Our "Bauhaus and Beyond" workshops, supported by a grant from the Lower Manhattan Cultural Council, were a resounding success and we thank all those who participated at the Lenox Hill Community Center in Midtown Manhattan. We hope to continue educating people about the cultural contributions of the Bauhaus school (1919-1933) in 2020. We had anticipated visiting the Bauhaus School and Museum in Dessau, Germany this year, but for reasons "beyond" our control, we must look to the future for our hoped-for journey. 

Our "field of vision" was enlarged this summer, when curator Sarah Jane invited us to be demonstrating artists at the Port Angeles Fine Arts Center (PAFAC) in Washington State. We enjoyed sharing our Coreforms with participants in PAFAC's Summer Solstice Art Celebration during (when else?) the Summer Solstice, June 20-21. We always enjoy making a connection between Coreforms and nature's forms, and we hope to visit again and create a larger installation for PAFAC!

Visiting fine art centers, community art centers, galleries, and museums inspires our ongoing cultural visions and forms. We make it a goal to visit an exhibition or museum every week, although we sometimes fall short of our goal. Above, we visited the Cooper Hewitt Smithsonian Design Museum's Immersion Room, where we were able to draw our "Hybr" form on a nearby computer and have it projected as wallpaper.
And even when an exhibition does not allow us to make an intervention of Coreforms, we participate through observation -- as the artist Georges Seurat (1859-1891) stated "observation is intervention." Thus, we intervened through our presence in the exhibition "Illusions of the Photographer: Duane Michals at the Morgan" (Morgan Library and Museum). 

Yet, it is always exhilarating when our work is part of an exhibition.
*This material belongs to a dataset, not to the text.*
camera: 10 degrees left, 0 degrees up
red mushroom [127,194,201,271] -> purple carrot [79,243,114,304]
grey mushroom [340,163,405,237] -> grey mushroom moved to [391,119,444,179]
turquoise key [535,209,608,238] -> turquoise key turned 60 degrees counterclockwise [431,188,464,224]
We were delighted to have two of our prints in the group exhibition titled "Relative Relations" at the Hebrew Union College, Heller Museum, New York. Our work will be on display until June 30, 2020. We thank curator Laura Kruger for selecting our work! 

Thank you for keeping in touch with us, and our work, through our blog -- we always enjoy hearing from you, and finding out about what is happening in your life and work. And please follow and "Like Us" on social media:

Tuesday, August 27, 2019

Summer 2019: Bauhaus and Backbone and Bears, Oh My!
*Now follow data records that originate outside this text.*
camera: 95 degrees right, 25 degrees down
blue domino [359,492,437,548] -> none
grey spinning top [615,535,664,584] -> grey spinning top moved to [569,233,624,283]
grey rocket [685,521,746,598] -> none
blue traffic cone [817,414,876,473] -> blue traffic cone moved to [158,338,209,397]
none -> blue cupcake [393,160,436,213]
We, Glenn and Deborah Doering, DOEprojekts, were very pleased to have been invited (again) to teach at the Grünewald Guild, near Leavenworth, WA, this summer. Our one-week class focused on the centennial of the German art school known as the Bauhaus (1919 - 1933).  In the early 20th century, the Bauhaus was a radical art & design school that evolved from a philosophy centering on the integration of fine art and craft. Bauhaus students were required to take a year-long "preliminary course" that introduced them to, and required them to experiment with, various art forms and materials: modern shapes and colors applied to furniture design, weaving, pottery, printmaking, photography, and many other types of creative expression -- not unlike the Grünewald Guild!
In the spirit of the Bauhaus' innovative objects, installations, and performances, we brought our unique "Backbone" art work (inspired by many art historical works) to the Guild and encouraged everyone to interact with this 4-pound beaded-mantel made of cow bone and fish vertebrae. "Backbone" is a participatory art work that has been shown at several galleries and community art centers in the US and abroad. (Below: DOEprojekts' photos of "Backbone" and The Bauhaus Archive's photos of costumes & performances.) 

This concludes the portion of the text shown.